Currently, the Exon-Florio review process permits voluntary notification of foreign investments in U.S. companies to the Committee on Foreign Investment in the United States (“CFIUS”). Upon notification or at its own discretion, CFIUS may initiate a 30-day review period of the transaction for national security issues. Such reviews may be initiated even after a transaction has closed.

FINSA codifies and amends the Exon-Florio review process by requiring CFIUS to report the results of its initial review to Congress. Any of these reports made to Congress are public records to the extent the information is not classified. Additionally, once CFIUS begins its review process, the Director of National Intelligence (“DNI”) has 20 days to provide CFIUS with an analysis of any national security threats that might exist. If CFIUS finds that the transaction is a threat to U.S. national security or involves a foreign government as the ultimate controlling party, a 45-day investigation by CFIUS is triggered. Once the investigation is concluded, CFIUS must provide a report and recommendation to the President, who may suspend or prohibit the transaction.

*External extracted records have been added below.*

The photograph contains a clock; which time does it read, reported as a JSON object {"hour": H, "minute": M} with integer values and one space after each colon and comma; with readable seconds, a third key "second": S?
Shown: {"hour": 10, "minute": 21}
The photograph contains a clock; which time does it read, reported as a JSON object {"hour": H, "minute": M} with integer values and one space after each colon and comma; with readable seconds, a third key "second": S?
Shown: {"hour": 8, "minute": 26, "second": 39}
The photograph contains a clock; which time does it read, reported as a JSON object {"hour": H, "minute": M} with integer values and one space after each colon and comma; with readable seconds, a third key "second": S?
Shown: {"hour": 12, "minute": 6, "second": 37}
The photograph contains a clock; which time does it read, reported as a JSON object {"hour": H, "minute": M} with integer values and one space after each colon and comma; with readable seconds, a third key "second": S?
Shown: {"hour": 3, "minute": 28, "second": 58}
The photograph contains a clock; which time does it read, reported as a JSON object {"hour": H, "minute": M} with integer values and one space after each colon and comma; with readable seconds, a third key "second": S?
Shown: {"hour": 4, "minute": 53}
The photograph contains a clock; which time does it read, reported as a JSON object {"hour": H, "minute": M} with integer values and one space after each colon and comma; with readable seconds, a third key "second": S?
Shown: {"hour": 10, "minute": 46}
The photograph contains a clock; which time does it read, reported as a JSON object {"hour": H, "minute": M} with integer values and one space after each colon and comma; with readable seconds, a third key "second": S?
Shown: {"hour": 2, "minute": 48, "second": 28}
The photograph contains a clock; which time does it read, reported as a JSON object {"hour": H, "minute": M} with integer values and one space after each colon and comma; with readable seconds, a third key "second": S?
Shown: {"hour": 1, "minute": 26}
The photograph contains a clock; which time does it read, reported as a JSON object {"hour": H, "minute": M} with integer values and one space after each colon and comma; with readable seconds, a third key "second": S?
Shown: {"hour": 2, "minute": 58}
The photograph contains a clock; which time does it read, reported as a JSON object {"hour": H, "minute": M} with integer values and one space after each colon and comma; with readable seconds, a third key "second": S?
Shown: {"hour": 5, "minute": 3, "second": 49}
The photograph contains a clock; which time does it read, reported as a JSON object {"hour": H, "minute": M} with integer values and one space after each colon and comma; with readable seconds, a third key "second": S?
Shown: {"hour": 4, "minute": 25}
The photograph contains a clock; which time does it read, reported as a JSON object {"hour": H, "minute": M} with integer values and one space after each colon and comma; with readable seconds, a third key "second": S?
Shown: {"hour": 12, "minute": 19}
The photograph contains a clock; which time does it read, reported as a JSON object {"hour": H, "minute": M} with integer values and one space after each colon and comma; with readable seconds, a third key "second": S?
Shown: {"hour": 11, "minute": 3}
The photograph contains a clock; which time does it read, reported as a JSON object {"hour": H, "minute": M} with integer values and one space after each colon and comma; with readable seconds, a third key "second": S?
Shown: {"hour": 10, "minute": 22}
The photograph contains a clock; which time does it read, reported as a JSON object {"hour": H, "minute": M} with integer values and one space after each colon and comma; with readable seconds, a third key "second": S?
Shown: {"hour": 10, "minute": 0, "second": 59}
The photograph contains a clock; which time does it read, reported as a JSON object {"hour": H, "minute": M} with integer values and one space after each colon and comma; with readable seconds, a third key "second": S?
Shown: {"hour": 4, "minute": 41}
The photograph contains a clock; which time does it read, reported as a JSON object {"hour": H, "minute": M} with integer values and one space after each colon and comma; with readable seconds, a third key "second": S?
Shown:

FINSA provides 11 factors for consideration by CFIUS and the President:

  1. the domestic production needed for projected national defense requirements;
  2. the capability and capacity of domestic agencies to meet national defense requirements;
  3. the control of domestic industries and commercial activity by foreign citizens as it affects U.S. ability to meet national security requirements;
  4. the potential effects of the acquisition on sales of military goods, equipment, or technology to countries supporting terrorism or countries of concern regarding missile or chemical/biological weapons proliferation;
  5. the potential effects on U.S. international technological leadership in areas affecting national security;
  6. the potential national security-related effects on United States critical infrastructure, including major energy assets;
  7. the potential national security-related effects on United States critical technologies;
  8. whether the covered transaction is a foreign government-controlled transaction;
  9. as appropriate, a review of the current assessment of (A) the adherence of the subject country to nonproliferation control regimes, including treaties and multilateral supply guidelines; (B) the relationship of such country with the United States, specifically on its record on cooperating in counter-terrorism efforts; and (C) the potential for transshipment or diversion of technologies with military applications, including an analysis of national export control laws and regulations;
  10. the long-term projection of United States requirements for sources of energy and other critical resources and material; and
  11. such other factors as the President or CFIUS may determine to be appropriate, generally or in connection with a specific review or investigation.